=== Records contained in a dataset ===
>>>

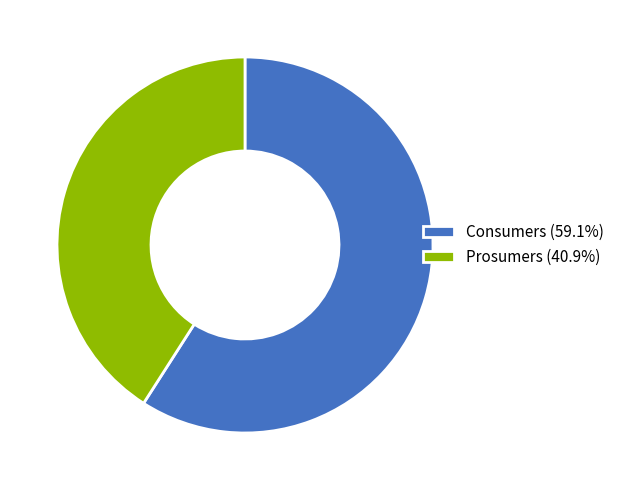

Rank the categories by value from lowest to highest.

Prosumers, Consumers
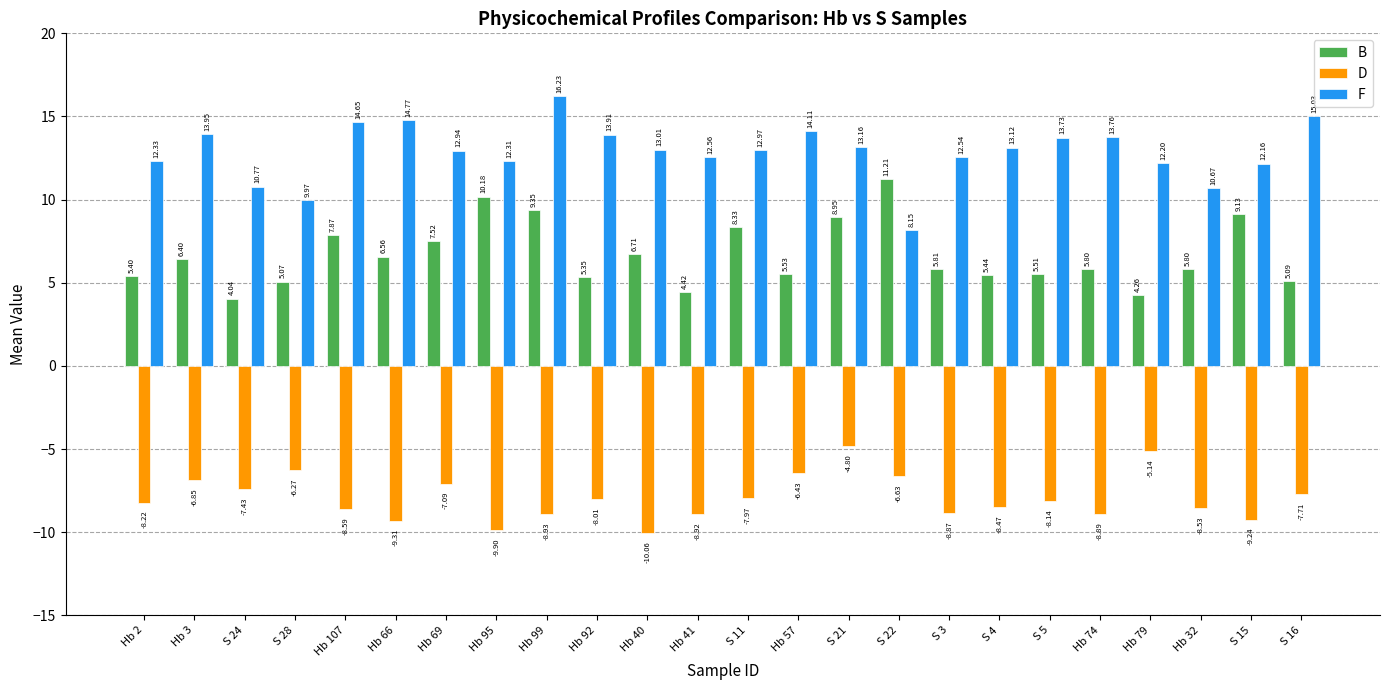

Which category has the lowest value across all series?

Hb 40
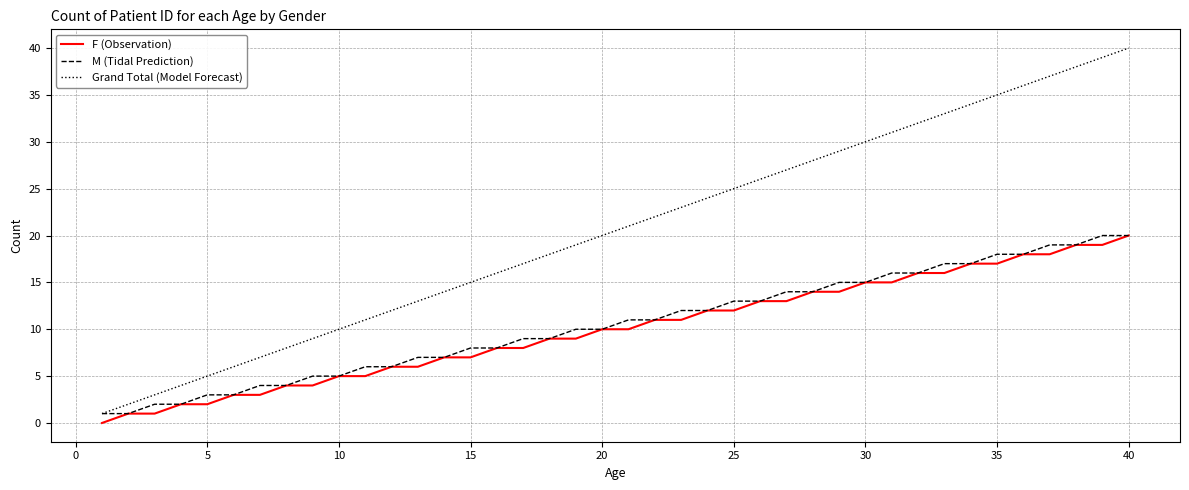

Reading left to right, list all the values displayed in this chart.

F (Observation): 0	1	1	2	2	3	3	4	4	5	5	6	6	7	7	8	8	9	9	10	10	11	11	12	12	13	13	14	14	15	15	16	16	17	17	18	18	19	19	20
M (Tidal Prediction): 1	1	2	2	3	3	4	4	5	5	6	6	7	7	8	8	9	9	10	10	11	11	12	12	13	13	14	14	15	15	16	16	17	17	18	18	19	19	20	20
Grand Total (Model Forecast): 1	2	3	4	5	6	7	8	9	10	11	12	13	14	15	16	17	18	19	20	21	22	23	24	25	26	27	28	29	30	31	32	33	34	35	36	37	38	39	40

<<<

=== Work to be completed ===
Quote every line of the rows above word for word, leaving out the pictures.

=== Answer section ===
Rank the categories by value from lowest to highest.

Prosumers, Consumers

Which category has the lowest value across all series?

Hb 40

Reading left to right, list all the values displayed in this chart.

F (Observation): 0	1	1	2	2	3	3	4	4	5	5	6	6	7	7	8	8	9	9	10	10	11	11	12	12	13	13	14	14	15	15	16	16	17	17	18	18	19	19	20
M (Tidal Prediction): 1	1	2	2	3	3	4	4	5	5	6	6	7	7	8	8	9	9	10	10	11	11	12	12	13	13	14	14	15	15	16	16	17	17	18	18	19	19	20	20
Grand Total (Model Forecast): 1	2	3	4	5	6	7	8	9	10	11	12	13	14	15	16	17	18	19	20	21	22	23	24	25	26	27	28	29	30	31	32	33	34	35	36	37	38	39	40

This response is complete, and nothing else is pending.